L’impasse et l’abandon

Le peuple de Gaza se sait abandonné du monde. Il a d’abord cru que les images du carnage bouleverseraient l’opinion internationale et la contraindraient à agir pour y mettre fin. Réaliser qu’il n’en serait rien fut une douloureuse prise de conscience, qui ajouta ses plaies à celles des corps blessés. On maudit la passivité des régimes arabes, voire leur complicité. On n’attend pas grand-chose des Etats européens, dont pas un représentant n’a exigé d’être admis à Gaza. (…)

Cela faisait déjà seize années, au 7 octobre 2023, que la bande de Gaza et son peuple étouffaient d’une triple impasse, une impasse israélienne, une impasse palestinienne et une impasse humanitaire. L’impasse israélienne découlait et découle du refus de traiter Gaza autrement que du strict point de vue de la sécurité de l’Etat juif, sans aucun égard pour la réalité humaine de Gaza et ses dynamiques sociopolitiques. Un tel aveuglement, en soi discutable en termes éthiques, n’a pas épargné à Israël la journée la plus sanglante de son histoire. (…) L’impasse palestinienne découlait et découle de la précédente, ainsi que de la priorité absolue que les factions palestiniennes ont accordée à leurs intérêts propres, sans égard pour les droits nationaux et l’intégrité physique du peuple palestinien. (…) L’impasse humanitaire découlait et découle des deux précédentes, puisqu’il est vain de prétendre assister dans la durée une population privée de perspective politique et livrée, même à distance, aux diktats de l’occupant. (…)

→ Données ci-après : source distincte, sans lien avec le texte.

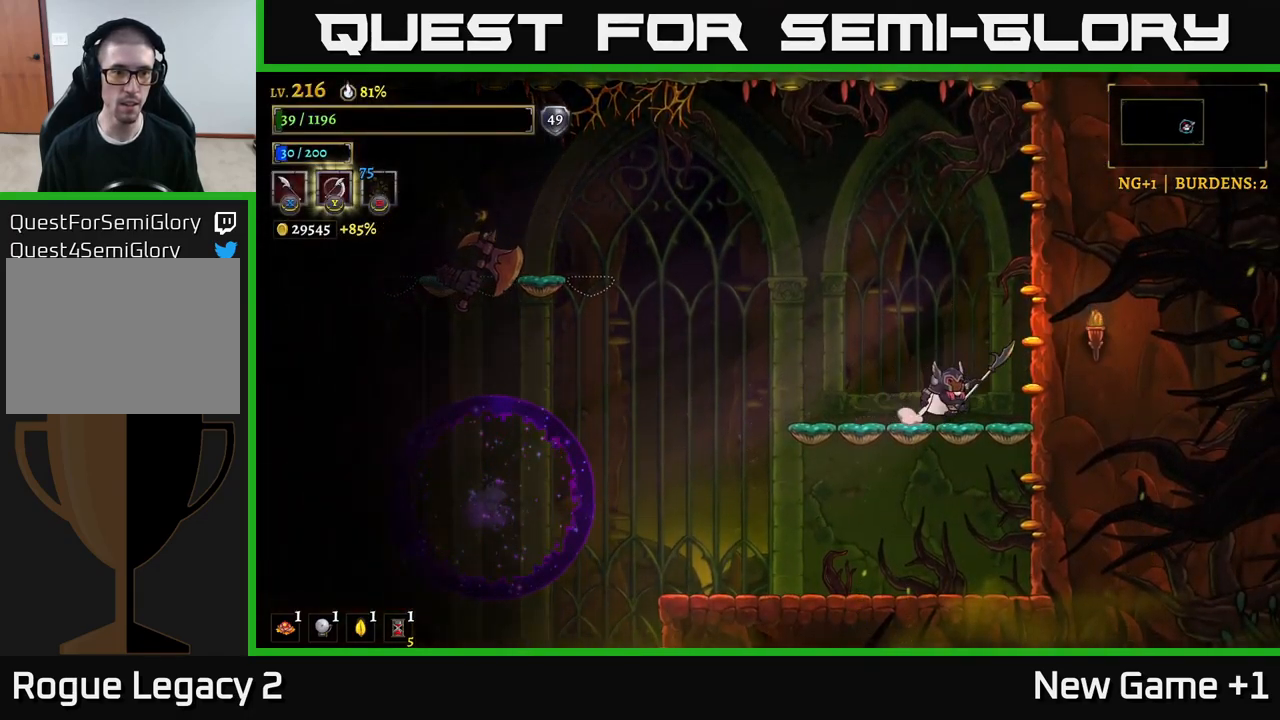
{"buttons": [], "left_stick": "center", "right_stick": "center", "events": [[67, "left_stick", "center"], [300, "left_stick", "right"], [484, "left_stick", "center"]]}
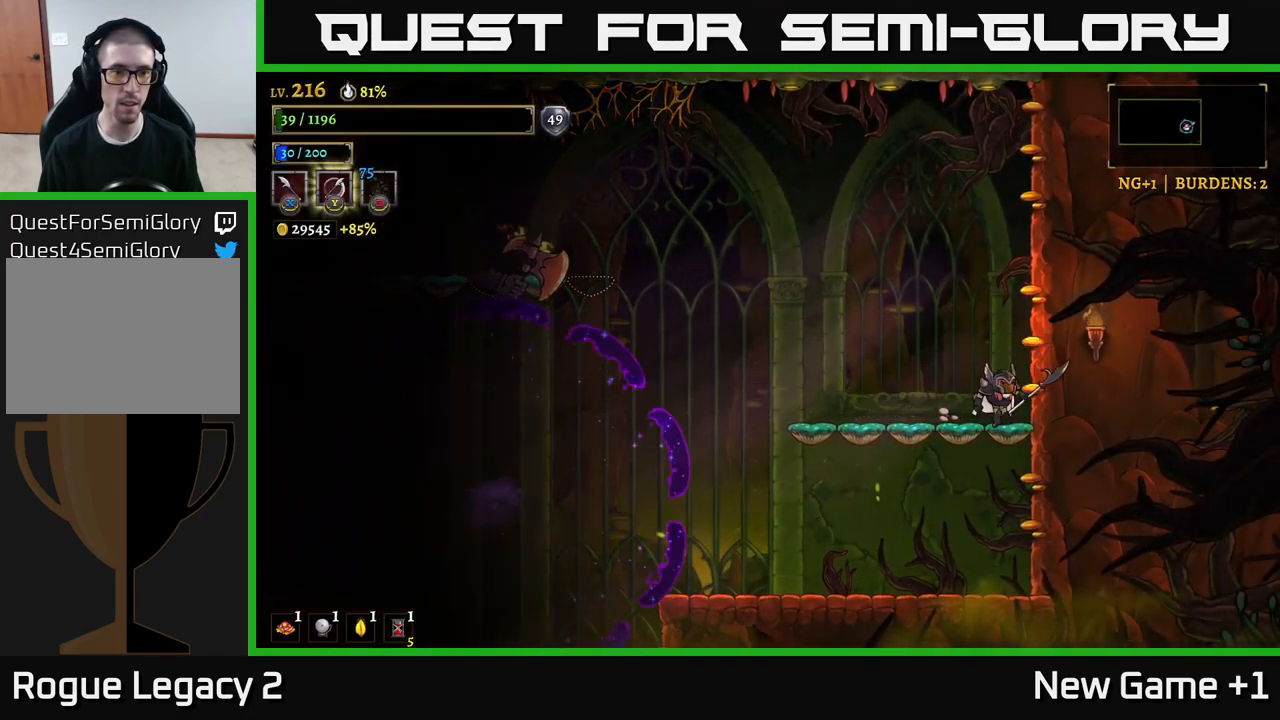
{"buttons": ["L2"], "left_stick": "left", "right_stick": "center", "events": [[334, "A", "down"], [400, "left_stick", "left"], [450, "A", "up"], [467, "L2", "down"]]}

Non, rien n’a changé sous le ciel de Gaza, qui ne s’ouvrira vraiment que lorsque s’ouvrira, elle aussi, la route vers un Etat palestinien vivant en paix aux côtés d’Israël. Non, ce qui a changé par rapport aux conflits précédents, relativement limités dans le temps et dans leurs destructions, c’est que les ravages se sont cette fois poursuivis avec méthode et système, semaine après semaine, mois après mois. Non, ce qui a changé, c’est que notre monde ne pouvait cette fois prétendre ignorer l’ampleur d’un tel désastre et que notre monde a laissé faire quand il n’a pas applaudi. (…)

Gaza ne s’est pas juste effondrée sur les femmes, les hommes et les enfants de Gaza. Gaza s’est effondrée sur les normes d’un droit international patiemment bâti pour conjurer la répétition des barbaries de la seconde guerre mondiale. (…) Gaza est désormais livrée aux apprentis sorciers du transactionnel, aux artilleurs de l’intelligence artificielle et aux charognards de la détresse humaine. Et Gaza nous laisse entrevoir l’abjection d’un monde qui serait abandonné aux Trump et aux Nétanyahou, aux Poutine et aux Hamas, un monde dont l’abandon de Gaza accélère l’avènement.